假设一个运营商检测到一个持续过载的链路,并且经历了显著的丢包率。存在广泛的潜在原因:路由参数(例如,OSPF链路权重)不适合流量矩阵,例如,由于该矩阵中的移动;拒绝服务攻击、flash群组或路由问题(链接摆动)。在大多数情况下,聚合链接统计数据不足以区分这些原因并决定适当的纠正措施。例如,如果两条链路上的路由不稳定,并且链路在过载和非活动之间切换,则这可能会在5分钟的窗口内平均,表明两条链路上的负载都适中。
Baseline PSAMP measurement of the congested link, as described in Section 11.1, enables measurements that are fine grained in both space and time. The operator has to be able to determine how many bytes/packets are generated for each source/destination address, port number, and prefix, or other attributes, such as protocol number,
如第11.1节所述,拥塞链路的基线PSAMP测量允许在空间和时间上进行细粒度的测量。操作员必须能够确定为每个源/目标地址、端口号和前缀或其他属性(如协议号)生成多少字节/数据包,
MPLS forwarding equivalence class (FEC), type of service, etc. This allows the precise determination of the nature of the offending traffic. For example, in the case of a Distributed Denial of Service (DDoS) attack, the operator would see a significant fraction of traffic with an identical destination address.

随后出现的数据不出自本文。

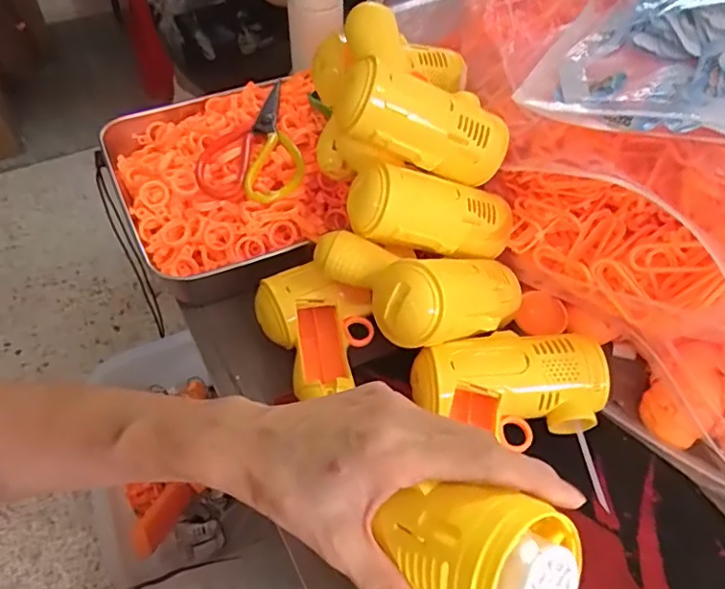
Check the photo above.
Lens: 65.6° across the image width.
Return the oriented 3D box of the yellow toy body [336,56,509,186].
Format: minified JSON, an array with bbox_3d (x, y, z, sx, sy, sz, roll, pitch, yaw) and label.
[{"bbox_3d":[0.049,-0.127,0.420,0.133,0.051,0.049,17,47,-20],"label":"yellow toy body"}]

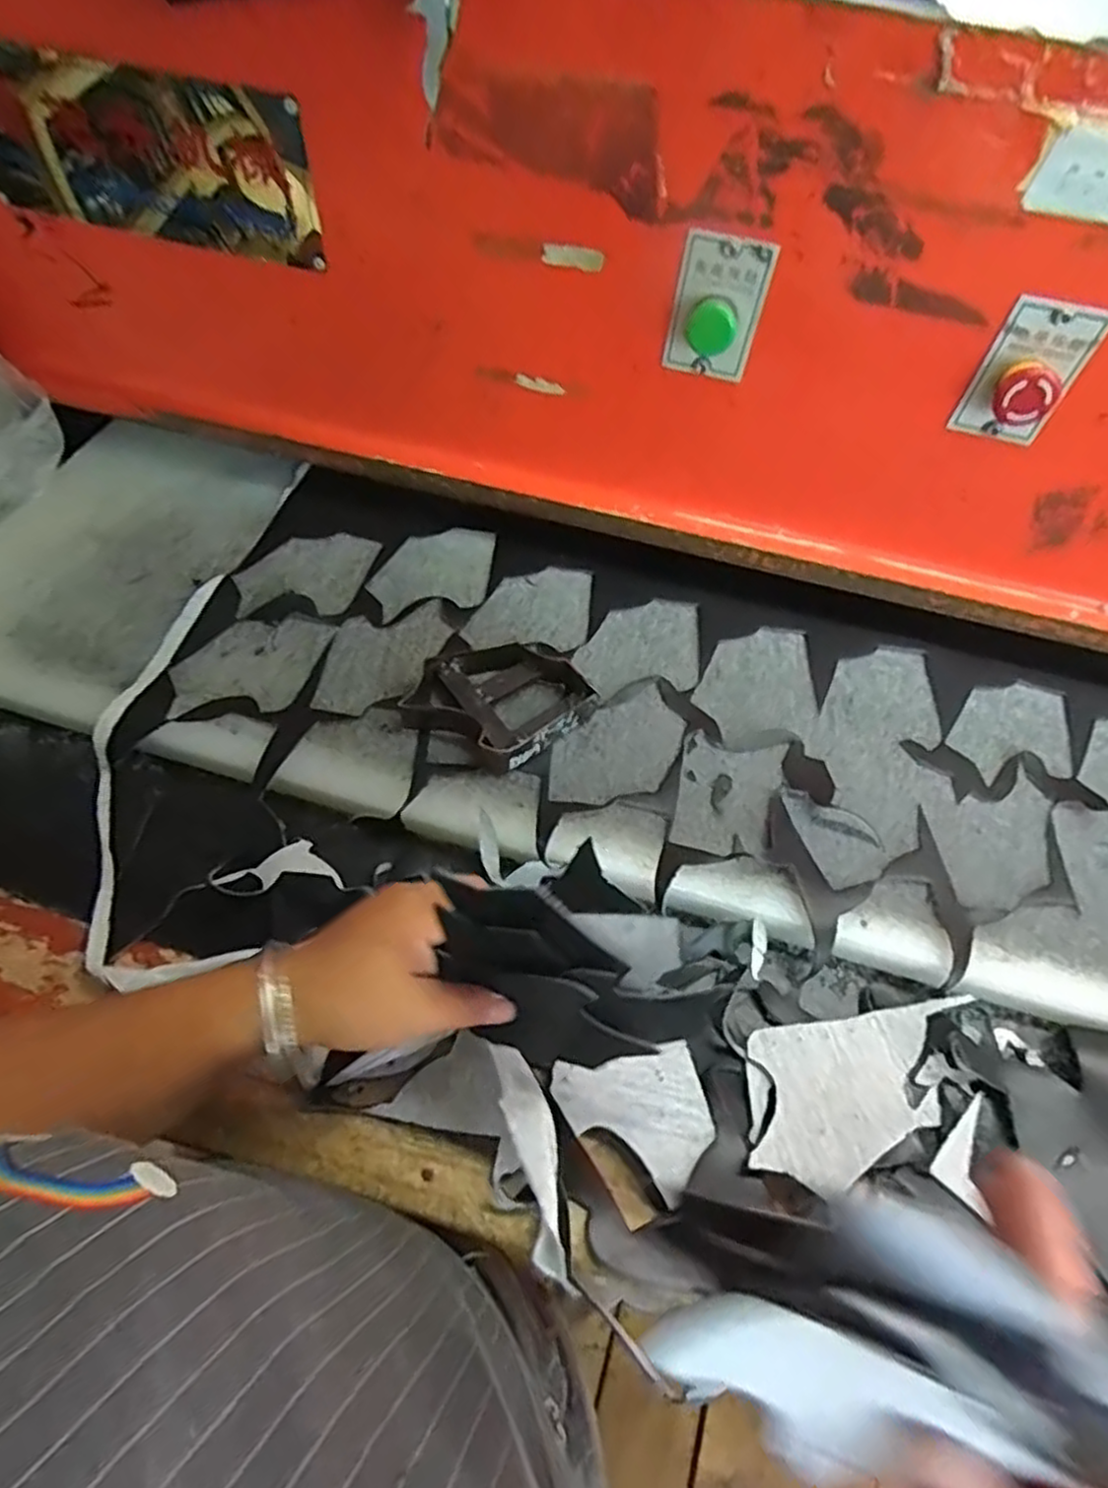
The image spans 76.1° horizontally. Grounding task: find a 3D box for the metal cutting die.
[{"bbox_3d":[-0.045,-0.036,0.576,0.113,0.034,0.132,38,62,22],"label":"metal cutting die"}]

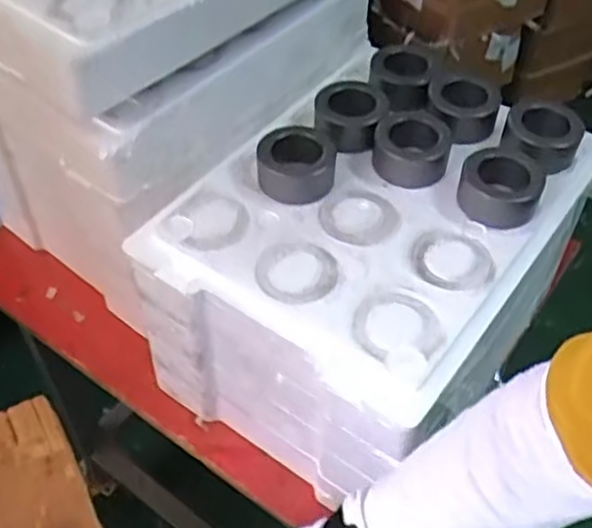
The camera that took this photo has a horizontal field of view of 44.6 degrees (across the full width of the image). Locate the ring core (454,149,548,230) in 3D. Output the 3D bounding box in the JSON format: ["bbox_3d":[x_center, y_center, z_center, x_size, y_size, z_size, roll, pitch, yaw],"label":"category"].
[{"bbox_3d":[0.176,-0.064,0.628,0.066,0.039,0.067,17,51,10],"label":"ring core"}]

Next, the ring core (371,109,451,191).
[{"bbox_3d":[0.106,-0.106,0.656,0.063,0.042,0.067,2,50,-2],"label":"ring core"}]

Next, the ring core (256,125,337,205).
[{"bbox_3d":[0.002,-0.086,0.629,0.065,0.044,0.061,-19,54,-19],"label":"ring core"}]

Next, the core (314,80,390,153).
[{"bbox_3d":[0.051,-0.138,0.680,0.067,0.034,0.079,9,50,3],"label":"core"}]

MPLS转发等价类(FEC)、服务类型等。这允许精确确定违规流量的性质。例如,在分布式拒绝服务(DDoS)攻击的情况下,运营商将看到相当一部分流量具有相同的目标地址。
In certain circumstances, precise information about the spatial flow of traffic through the network domain is required to detect and diagnose problems and verify correct network behavior. In the case of the overloaded link, it would be very helpful to know the precise set of paths that packets traversing this link follow. This would readily reveal a routing problem such as a loop, or a link with a misconfigured weight. More generally, complex diagnosis scenarios can benefit from measurement of traffic intensities (and other attributes) over a set of paths that is constrained in some way. For example, if a multihomed customer complains about performance problems on one of the access links from a particular source address prefix, the operator should be able to examine in detail the traffic from that source prefix that also traverses the specified access link towards the customer.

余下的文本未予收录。